With respect to the House members’ closed door meeting last Monday with Finance Secretary David DLG Atalig, Guerrero said it was done to clarify the definite percentage of the cuts at the Legislature.
He said that, according to Atalig, it’s 28.3%, but what they are seeing from the Office of Management and Budget is totally different.
“OMB is showing us 56[%). It’s [higher]. I don’t know how they quantify their numbers. But when you have two conflicting figures from Finance and OMB…which one do we follow?” Guerrero said.
He said that, according to Atalig, his 28.3% is justified but not the 56%.

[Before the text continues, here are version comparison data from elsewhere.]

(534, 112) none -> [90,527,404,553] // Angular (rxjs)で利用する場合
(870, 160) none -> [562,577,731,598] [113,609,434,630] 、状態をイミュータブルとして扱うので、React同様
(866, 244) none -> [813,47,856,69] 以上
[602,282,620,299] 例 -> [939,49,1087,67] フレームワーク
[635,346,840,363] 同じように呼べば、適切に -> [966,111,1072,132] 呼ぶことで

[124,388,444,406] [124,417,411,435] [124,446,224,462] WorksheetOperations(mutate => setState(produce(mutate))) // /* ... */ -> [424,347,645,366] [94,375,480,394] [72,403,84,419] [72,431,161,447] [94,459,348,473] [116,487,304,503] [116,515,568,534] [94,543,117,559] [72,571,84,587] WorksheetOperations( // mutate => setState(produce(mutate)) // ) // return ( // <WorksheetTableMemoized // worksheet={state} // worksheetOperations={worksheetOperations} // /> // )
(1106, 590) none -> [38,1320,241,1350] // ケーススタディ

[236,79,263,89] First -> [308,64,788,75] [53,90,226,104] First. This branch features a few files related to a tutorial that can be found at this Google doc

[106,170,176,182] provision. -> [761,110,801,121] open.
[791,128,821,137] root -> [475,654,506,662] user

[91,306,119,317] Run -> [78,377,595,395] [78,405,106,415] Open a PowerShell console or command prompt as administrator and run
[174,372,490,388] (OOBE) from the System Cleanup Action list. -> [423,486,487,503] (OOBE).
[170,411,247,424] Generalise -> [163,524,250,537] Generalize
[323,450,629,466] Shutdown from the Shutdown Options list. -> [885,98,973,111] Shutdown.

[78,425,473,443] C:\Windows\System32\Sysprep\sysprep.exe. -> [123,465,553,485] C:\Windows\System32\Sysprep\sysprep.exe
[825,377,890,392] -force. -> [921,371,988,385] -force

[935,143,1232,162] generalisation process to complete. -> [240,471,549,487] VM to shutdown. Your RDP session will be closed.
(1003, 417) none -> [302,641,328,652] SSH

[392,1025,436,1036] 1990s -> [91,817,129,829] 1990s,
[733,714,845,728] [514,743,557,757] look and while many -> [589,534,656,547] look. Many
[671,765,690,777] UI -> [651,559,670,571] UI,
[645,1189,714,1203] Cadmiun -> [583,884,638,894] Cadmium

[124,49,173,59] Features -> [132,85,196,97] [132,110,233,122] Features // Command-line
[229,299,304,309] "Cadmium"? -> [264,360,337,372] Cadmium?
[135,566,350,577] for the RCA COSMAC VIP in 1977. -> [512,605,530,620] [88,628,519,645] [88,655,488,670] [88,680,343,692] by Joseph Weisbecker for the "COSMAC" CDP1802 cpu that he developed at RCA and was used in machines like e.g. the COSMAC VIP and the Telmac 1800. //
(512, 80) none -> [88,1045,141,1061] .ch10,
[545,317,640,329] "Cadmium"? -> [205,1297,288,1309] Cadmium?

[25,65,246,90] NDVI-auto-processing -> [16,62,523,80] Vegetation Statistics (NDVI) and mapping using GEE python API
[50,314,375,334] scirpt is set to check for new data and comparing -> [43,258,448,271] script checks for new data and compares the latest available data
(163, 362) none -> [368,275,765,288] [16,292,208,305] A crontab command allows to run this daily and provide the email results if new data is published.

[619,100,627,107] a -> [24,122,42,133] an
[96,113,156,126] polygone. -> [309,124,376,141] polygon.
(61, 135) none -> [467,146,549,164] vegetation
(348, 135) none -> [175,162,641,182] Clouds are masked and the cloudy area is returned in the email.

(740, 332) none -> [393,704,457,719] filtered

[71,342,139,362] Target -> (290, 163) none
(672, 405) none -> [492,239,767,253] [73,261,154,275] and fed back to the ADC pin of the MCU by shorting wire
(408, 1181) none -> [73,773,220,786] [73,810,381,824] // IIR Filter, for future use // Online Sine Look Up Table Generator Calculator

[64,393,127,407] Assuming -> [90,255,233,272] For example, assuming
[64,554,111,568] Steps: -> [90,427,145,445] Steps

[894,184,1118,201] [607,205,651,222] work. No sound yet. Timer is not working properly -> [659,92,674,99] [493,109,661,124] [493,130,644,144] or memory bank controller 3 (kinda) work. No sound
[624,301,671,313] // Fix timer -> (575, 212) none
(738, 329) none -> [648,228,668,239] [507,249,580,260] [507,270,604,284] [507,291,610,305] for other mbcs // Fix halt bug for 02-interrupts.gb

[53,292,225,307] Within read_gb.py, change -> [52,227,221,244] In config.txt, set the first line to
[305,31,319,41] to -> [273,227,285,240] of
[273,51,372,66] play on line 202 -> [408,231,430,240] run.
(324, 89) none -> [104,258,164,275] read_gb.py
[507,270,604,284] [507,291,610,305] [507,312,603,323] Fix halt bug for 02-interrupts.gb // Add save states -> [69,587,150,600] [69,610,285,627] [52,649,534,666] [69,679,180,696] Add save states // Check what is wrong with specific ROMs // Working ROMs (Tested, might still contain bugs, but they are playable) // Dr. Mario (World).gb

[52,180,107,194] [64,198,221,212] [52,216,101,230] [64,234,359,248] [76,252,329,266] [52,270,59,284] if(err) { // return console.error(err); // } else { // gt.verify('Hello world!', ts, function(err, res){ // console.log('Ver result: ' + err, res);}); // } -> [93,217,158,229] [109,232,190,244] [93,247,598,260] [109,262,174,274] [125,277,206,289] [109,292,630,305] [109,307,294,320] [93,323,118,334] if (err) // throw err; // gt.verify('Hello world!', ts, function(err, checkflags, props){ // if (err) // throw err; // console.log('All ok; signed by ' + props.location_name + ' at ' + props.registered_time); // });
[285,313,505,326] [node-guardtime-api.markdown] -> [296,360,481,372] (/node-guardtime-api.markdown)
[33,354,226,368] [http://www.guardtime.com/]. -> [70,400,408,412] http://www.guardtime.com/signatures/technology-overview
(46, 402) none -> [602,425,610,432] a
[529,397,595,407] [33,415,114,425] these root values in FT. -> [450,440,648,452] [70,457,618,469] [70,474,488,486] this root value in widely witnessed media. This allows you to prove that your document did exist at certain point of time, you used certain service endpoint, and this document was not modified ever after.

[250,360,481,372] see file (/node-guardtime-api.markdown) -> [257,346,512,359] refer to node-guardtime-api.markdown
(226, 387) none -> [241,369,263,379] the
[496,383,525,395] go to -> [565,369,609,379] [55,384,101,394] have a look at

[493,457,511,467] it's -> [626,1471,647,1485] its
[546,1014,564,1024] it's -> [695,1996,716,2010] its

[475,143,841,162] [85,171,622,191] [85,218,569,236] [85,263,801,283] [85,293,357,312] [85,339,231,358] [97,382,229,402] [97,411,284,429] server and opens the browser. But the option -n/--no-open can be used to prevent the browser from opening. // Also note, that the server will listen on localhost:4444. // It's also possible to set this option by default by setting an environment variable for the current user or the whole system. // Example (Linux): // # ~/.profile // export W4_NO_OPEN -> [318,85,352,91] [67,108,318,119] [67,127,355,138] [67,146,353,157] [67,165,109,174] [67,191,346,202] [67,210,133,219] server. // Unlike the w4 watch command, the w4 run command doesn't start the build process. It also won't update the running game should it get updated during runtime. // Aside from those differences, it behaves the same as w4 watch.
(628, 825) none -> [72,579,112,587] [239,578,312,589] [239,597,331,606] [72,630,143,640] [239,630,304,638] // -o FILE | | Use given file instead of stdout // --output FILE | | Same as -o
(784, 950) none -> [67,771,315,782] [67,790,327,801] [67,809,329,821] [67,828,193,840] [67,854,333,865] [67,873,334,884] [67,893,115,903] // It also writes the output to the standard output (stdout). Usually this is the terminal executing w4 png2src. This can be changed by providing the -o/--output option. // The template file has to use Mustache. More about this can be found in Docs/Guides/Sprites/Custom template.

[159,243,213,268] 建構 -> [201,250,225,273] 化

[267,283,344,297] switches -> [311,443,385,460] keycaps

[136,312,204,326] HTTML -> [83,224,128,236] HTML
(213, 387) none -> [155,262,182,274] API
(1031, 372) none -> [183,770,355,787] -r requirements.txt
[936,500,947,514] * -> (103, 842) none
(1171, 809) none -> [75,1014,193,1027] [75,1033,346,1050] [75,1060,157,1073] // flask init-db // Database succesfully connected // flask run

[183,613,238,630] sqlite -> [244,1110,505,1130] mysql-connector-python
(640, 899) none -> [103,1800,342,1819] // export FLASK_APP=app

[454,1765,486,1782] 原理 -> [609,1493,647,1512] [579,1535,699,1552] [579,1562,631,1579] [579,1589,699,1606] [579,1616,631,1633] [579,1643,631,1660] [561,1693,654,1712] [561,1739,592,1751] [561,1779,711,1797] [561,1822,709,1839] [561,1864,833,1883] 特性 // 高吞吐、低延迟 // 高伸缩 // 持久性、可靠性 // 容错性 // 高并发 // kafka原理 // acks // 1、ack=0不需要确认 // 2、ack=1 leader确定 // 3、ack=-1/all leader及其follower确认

Guerrero said they asked Atalig whether he is aware of the submission from OMB regarding the budget reduction that was submitted to the Legislature and a copy was provided to Atalig’s office, the governor, and the lieutenant governor.
“That was what the meeting was all about—clarification on what is the proportionate cuts for the Legislature,” he said.
Guerrero said they need to know because they have to adjust their office’s operation. “Do we need to reduce the employees’ salaries? Or do we need to let go of some employees? Because absent adequate funding, the operations of our office cannot continue,” he said.
Guerrero said the Legislative Bureau is now looking into their budget numbers to make sure that the bureau is not hampered in terms of operation.